## What to work on:
Every line of the material that mentions the word "magnification" should be copied out.

## Data:
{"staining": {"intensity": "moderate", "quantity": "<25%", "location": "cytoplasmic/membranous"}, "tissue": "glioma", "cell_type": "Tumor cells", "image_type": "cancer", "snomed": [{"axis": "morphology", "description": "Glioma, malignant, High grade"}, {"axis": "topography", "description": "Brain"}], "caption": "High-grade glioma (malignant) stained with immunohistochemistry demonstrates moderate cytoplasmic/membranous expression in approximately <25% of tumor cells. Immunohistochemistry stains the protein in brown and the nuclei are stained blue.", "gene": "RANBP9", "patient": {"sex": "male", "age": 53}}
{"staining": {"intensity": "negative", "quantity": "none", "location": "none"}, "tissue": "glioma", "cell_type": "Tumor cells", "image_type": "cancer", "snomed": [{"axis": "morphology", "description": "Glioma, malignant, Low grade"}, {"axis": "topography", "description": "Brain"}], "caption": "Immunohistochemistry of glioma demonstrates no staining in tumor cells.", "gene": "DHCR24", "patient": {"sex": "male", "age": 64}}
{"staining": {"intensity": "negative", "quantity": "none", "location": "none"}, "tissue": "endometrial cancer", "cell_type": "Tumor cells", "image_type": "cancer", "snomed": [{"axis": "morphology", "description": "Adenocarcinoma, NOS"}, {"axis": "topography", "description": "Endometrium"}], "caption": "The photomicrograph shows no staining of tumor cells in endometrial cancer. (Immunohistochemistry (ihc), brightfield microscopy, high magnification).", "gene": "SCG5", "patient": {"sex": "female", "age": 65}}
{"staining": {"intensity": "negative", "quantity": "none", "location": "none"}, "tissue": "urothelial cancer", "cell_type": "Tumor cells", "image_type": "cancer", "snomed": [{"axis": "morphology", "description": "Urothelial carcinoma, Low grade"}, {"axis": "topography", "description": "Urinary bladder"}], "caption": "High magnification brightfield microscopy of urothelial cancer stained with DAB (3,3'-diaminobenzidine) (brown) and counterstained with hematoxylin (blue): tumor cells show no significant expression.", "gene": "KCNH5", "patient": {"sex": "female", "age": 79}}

## Solution:
{"staining": {"intensity": "negative", "quantity": "none", "location": "none"}, "tissue": "endometrial cancer", "cell_type": "Tumor cells", "image_type": "cancer", "snomed": [{"axis": "morphology", "description": "Adenocarcinoma, NOS"}, {"axis": "topography", "description": "Endometrium"}], "caption": "The photomicrograph shows no staining of tumor cells in endometrial cancer. (Immunohistochemistry (ihc), brightfield microscopy, high magnification).", "gene": "SCG5", "patient": {"sex": "female", "age": 65}}
{"staining": {"intensity": "negative", "quantity": "none", "location": "none"}, "tissue": "urothelial cancer", "cell_type": "Tumor cells", "image_type": "cancer", "snomed": [{"axis": "morphology", "description": "Urothelial carcinoma, Low grade"}, {"axis": "topography", "description": "Urinary bladder"}], "caption": "High magnification brightfield microscopy of urothelial cancer stained with DAB (3,3'-diaminobenzidine) (brown) and counterstained with hematoxylin (blue): tumor cells show no significant expression.", "gene": "KCNH5", "patient": {"sex": "female", "age": 79}}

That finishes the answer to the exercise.